Page 39 of A World of Ruins

Anger bubbles up my throat and everyone can see it; they can feel me losing it. I march two steps forward, almost slamming my hand down on the Galgr’s cage. ‘You managed to restore a forgotten memory of mine once. Why can’t you do it again with him?’

She cocks her head in an unnatural way that makes a cracking sound. Another slant of her head to the left, and she eventually answers. ‘Because his soul is slowly breaking.’

‘Then how do we fix it?’ Freya demands.

‘You do not.’ The Galgr’s black tongue darts out, long and oozing a strange substance I never saw the last time. ‘If he is breaking, then he must do so alone.’

That is just absurd. She is lying. She has to be.

I shake my head. ‘No,’ I say. ‘No. There is always a way, and you know there is.’

She moves closer to the edge of her cage. ‘What do I get in return if I am to help you?’

‘Your life,’ I answer. ‘I think getting to live seems fair under these circumstances.’

‘Nara, think about—’ Idris is saying, but Iker presses his hand to Idris’s abdomen and stops him.

The Galgr grins. What I have said must have enticed her. ‘No wonder you were chosen,’ she drawls. ‘All those years of waiting for the fierce trapper to be born, and the result did not disappoint.’

‘Tell. Me.’ I am done with her teasing remarks.

Somehow, her hollowed eyes darken as her expression falls serious and her sigh sounds like the hiss of many snakes at once. ‘A source,’ she says. ‘In order to restore his memories, you must reach the source of what memory is important to him.’

I ponder over her words, not knowing what to make of them. I had tried to get him to remember so many things at once that the idea of trying again seems futile.

‘That’s great!’ Rydan clasps his hands together, grinning at me as I look over my shoulder. ‘We already know it will likely have Nara in it.’

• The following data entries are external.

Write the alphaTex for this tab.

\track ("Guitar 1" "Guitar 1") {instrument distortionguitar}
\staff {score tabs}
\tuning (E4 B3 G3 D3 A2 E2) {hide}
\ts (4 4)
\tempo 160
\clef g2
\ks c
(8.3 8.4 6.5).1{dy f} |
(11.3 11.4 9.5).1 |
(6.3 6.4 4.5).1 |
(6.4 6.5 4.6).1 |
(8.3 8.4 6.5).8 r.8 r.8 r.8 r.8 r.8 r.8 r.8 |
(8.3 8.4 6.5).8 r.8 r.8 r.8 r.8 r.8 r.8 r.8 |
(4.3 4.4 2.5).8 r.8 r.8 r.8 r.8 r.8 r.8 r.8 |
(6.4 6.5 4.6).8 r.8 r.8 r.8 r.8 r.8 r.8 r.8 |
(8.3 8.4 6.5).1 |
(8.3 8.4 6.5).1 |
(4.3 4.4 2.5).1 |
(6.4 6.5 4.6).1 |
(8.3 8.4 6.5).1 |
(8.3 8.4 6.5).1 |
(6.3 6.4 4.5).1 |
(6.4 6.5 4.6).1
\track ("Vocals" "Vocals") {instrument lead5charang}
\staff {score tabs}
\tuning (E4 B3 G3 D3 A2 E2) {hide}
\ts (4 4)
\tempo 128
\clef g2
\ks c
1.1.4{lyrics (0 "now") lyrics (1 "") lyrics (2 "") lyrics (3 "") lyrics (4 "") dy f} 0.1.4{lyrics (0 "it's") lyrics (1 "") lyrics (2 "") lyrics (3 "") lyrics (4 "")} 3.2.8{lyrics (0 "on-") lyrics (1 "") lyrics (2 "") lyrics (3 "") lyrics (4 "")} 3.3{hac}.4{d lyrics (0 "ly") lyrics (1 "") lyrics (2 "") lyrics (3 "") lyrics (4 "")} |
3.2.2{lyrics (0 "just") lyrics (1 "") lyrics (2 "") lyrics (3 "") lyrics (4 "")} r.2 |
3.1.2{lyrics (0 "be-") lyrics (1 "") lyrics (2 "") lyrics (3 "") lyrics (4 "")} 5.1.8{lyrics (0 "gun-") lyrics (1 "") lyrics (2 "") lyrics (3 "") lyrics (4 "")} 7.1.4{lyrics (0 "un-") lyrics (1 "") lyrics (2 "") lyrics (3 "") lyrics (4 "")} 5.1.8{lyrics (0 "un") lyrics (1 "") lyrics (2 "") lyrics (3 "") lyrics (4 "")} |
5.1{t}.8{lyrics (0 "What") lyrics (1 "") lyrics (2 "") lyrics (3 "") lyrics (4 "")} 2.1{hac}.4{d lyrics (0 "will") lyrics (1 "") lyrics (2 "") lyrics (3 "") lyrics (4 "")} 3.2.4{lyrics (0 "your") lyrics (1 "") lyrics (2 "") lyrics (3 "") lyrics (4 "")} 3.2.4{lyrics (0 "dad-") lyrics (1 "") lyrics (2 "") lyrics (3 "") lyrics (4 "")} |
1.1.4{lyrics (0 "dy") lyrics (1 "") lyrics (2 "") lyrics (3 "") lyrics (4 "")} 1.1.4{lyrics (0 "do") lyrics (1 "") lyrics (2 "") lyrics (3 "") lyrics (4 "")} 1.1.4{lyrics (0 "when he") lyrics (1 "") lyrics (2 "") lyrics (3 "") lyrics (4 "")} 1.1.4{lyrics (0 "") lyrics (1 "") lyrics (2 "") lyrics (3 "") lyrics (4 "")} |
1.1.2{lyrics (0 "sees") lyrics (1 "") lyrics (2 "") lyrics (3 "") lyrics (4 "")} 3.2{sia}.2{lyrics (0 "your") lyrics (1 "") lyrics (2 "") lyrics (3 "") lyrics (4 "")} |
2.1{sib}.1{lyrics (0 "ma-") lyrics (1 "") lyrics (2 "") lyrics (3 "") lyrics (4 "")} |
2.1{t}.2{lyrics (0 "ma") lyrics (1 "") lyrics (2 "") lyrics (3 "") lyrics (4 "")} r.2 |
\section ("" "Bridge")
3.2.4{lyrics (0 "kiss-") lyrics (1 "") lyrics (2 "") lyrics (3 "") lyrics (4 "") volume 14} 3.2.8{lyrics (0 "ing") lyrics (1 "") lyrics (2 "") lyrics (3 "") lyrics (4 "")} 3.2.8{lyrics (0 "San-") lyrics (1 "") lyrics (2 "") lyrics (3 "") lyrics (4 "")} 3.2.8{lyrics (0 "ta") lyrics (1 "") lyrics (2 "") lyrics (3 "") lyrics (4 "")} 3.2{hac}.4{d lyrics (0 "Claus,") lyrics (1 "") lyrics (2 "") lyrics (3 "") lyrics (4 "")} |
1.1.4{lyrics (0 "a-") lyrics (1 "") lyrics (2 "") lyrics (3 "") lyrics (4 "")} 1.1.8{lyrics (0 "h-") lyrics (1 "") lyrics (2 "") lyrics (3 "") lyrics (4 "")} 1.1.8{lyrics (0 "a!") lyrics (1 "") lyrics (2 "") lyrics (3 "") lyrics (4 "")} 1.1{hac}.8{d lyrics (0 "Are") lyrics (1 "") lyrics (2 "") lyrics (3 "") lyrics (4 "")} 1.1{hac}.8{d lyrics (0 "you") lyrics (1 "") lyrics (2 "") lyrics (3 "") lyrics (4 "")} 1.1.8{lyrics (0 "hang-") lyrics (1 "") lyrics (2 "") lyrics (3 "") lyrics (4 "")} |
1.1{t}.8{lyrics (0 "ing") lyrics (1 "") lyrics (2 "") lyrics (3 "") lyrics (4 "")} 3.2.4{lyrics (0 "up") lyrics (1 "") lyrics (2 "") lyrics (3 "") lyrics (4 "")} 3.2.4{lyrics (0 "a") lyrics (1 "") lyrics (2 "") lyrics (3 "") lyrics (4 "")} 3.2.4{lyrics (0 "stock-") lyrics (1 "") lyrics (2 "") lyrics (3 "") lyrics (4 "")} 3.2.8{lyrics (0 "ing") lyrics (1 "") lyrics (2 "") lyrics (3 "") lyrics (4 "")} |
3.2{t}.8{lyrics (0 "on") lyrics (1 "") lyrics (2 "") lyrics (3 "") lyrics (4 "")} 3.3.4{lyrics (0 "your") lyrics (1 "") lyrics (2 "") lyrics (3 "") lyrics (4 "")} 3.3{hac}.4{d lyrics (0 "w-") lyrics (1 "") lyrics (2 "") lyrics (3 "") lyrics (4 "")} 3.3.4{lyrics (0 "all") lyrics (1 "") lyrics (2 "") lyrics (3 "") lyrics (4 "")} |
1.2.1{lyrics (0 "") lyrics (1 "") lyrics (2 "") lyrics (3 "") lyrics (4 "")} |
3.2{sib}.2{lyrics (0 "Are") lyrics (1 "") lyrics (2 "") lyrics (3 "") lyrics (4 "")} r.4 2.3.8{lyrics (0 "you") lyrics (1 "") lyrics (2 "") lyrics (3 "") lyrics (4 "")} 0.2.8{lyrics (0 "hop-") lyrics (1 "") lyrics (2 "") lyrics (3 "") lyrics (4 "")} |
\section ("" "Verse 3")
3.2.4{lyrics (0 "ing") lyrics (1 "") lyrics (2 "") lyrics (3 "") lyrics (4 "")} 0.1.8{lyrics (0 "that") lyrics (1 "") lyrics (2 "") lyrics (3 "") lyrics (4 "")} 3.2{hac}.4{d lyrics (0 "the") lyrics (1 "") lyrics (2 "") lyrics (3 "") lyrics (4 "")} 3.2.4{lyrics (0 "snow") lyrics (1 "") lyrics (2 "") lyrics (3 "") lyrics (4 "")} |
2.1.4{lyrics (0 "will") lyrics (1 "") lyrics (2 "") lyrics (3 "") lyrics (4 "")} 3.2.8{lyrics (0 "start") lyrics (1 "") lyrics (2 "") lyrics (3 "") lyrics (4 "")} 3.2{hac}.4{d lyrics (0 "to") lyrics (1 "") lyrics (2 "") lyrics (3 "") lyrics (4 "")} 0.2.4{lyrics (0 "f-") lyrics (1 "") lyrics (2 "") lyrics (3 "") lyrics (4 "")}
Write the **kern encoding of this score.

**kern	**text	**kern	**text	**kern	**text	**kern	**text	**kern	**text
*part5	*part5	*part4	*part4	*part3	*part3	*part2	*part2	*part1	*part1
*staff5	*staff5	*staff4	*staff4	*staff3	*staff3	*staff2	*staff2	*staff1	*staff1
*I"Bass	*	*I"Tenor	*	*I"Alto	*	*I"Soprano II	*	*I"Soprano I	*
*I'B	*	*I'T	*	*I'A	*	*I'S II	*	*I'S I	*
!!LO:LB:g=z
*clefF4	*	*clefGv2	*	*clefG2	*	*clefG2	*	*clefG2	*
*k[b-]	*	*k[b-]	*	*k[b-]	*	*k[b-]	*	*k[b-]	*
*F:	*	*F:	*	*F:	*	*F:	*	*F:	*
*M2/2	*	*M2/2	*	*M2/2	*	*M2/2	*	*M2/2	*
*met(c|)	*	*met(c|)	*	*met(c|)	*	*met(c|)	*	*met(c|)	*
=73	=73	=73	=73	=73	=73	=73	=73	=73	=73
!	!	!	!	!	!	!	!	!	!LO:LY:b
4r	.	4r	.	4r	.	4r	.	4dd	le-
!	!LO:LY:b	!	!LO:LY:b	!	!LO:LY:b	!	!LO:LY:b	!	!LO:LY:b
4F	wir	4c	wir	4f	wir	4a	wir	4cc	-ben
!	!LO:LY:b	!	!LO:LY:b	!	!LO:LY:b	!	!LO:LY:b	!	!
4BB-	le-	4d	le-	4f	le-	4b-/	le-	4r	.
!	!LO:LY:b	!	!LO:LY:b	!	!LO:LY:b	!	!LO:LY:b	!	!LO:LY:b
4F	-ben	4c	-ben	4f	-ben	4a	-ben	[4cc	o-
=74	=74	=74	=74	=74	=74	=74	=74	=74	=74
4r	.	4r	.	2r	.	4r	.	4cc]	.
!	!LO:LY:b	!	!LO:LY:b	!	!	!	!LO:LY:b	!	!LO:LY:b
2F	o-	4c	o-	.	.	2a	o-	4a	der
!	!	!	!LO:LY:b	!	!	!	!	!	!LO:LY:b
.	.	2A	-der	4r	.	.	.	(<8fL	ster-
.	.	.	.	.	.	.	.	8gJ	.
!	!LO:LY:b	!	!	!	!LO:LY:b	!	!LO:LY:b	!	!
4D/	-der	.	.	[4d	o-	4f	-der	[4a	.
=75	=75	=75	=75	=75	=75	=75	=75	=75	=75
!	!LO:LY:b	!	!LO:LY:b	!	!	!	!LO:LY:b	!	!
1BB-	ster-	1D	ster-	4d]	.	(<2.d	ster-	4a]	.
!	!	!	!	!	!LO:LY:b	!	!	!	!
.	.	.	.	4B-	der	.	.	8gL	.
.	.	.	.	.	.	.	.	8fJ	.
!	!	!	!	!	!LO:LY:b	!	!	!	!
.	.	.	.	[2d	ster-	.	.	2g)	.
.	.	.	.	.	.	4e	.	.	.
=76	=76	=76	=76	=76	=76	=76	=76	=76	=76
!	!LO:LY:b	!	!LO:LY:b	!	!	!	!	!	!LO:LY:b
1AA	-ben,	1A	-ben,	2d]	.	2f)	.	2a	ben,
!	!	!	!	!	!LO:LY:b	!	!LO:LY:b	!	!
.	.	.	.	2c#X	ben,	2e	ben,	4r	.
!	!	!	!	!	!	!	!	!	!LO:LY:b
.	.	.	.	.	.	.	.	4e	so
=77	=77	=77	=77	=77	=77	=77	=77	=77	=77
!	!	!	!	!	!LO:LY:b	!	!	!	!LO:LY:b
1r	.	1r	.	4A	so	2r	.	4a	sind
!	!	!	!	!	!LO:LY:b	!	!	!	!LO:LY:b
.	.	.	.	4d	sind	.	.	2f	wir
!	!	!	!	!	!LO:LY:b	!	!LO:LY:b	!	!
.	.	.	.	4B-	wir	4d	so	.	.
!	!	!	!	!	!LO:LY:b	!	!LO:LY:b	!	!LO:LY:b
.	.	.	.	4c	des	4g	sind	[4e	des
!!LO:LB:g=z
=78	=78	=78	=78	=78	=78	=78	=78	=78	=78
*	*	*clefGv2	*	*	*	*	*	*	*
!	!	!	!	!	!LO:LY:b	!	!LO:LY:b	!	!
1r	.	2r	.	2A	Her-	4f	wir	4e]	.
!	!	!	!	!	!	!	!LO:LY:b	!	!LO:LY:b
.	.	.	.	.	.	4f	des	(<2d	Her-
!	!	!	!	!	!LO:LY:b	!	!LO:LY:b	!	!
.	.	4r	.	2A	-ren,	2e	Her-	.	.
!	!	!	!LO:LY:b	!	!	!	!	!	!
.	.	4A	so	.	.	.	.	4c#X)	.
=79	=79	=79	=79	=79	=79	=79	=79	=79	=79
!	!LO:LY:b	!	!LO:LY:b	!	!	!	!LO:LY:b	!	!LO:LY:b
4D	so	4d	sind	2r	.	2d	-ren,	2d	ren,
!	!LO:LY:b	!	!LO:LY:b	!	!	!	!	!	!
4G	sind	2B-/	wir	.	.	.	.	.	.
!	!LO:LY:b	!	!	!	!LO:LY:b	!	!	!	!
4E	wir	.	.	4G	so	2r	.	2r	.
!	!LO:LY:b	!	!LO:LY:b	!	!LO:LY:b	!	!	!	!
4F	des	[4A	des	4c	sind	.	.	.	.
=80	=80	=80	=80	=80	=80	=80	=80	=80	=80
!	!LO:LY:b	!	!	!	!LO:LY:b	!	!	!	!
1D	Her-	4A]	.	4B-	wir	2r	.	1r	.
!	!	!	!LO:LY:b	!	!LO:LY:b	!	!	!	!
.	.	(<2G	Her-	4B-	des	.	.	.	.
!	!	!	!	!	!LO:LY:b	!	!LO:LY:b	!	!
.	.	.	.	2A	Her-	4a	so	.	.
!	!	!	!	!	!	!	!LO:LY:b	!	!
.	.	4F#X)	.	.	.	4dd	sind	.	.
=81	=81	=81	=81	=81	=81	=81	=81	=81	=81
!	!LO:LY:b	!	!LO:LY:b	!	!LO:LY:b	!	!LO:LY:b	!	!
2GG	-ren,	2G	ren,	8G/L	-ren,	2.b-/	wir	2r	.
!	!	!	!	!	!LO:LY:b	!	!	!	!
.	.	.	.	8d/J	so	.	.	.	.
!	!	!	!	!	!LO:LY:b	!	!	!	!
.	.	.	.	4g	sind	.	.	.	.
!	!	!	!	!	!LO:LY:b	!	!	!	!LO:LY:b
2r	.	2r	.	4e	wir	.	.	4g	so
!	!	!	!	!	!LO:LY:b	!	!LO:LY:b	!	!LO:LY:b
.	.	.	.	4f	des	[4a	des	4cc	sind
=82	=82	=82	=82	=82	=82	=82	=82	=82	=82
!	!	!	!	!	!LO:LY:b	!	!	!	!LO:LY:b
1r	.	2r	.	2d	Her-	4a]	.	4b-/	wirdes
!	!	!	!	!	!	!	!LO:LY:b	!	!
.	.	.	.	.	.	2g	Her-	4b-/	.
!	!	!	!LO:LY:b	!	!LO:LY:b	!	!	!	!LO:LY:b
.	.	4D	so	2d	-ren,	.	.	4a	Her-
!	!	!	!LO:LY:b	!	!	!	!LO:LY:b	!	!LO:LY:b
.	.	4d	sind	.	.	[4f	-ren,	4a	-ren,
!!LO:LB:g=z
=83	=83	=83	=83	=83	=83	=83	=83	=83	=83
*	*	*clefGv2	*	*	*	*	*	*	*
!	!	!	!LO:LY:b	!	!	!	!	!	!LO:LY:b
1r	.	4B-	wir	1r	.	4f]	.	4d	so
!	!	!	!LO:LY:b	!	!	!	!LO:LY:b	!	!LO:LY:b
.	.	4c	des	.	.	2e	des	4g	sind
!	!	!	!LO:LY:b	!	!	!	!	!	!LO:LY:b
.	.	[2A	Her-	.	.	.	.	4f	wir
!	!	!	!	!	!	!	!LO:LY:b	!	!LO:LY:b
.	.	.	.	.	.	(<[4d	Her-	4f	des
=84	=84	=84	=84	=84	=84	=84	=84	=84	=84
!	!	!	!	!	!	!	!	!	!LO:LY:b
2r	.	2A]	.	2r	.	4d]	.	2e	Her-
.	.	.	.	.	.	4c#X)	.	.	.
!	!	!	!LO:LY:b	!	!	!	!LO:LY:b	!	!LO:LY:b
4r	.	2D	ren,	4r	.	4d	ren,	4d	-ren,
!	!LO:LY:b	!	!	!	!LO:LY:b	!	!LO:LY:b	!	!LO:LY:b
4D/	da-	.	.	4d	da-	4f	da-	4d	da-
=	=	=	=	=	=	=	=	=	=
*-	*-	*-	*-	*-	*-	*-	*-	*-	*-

The Galgr hums, amusement seeping through her terrifying tone. ‘But which?’

Rydan’s grin drops almost comically. ‘Well, I was hoping you would tell us that part.’

‘I have said enough,’ she says, angling her head as if to look at me. ‘It is up to her now.’

I slowly shake my head, wanting a better answer,needinga better answer.

But begging is not enough. Dropping to my knees wouldn’t even be enough. The Galgr told me the things she wanted to tell me, and I was too daft to think the outcome would be positive.

Drained and frustrated, I go to turn away when her hand darts out, seizing my wrist tightly. Fingernails dig into my flesh as I gasp out in pain and my head snaps towards the ceiling.

The world around me fades into darkness as an unseen force envelops my senses and images begin to materialise across my vision, emerging from the shadows like apparitions. Faces and fragments play out before me – a blur of colours, each with a detail etched with a haunting clarity as Darius appears. I don’t know where we are, yet there we stand in front of each other. An overwhelming tide of emotions sweeps through me, and it is as if I can feel everything, every painful thought, every bit of sorrow and uncertainty as he pleads with me over and over to kill him with a blade pressed to his heart and my hands wrapped around the hilt.

I can taste the saltiness of my tears, I can hear the crack of my heart, and then, as abruptly as it began, the vision recedes. I desperately try to reach out for Darius, but he becomes a speck in the distance, and soon I’m falling, falling, falling until everything stops.

A dull throbbing ache resonates in the back of my head as I come to, and a blurry vision of Tibith’s bright face appears above me.

‘Miss Freya, she is awake!’

I can barely make out the scuffle of voices as Freya’s curls tickle my cheek, and I scrunch up my face, shielding my eyes.

‘Oh, thank Solaris—’ Freya is saying when the image of the Galgr materialises and I jerk up into a seated position, almost knocking heads with Freya.

‘The Galgr,’ I gasp, my hands violently grabbing at my clothes and legs.

Freya takes hold of my shoulders, leaning over the bed I am on, her wide eyes written with concern. ‘Nara, stop. It’s okay—’

It’s not. It’s not, it’s not.

‘The Galgr – she showed me something.’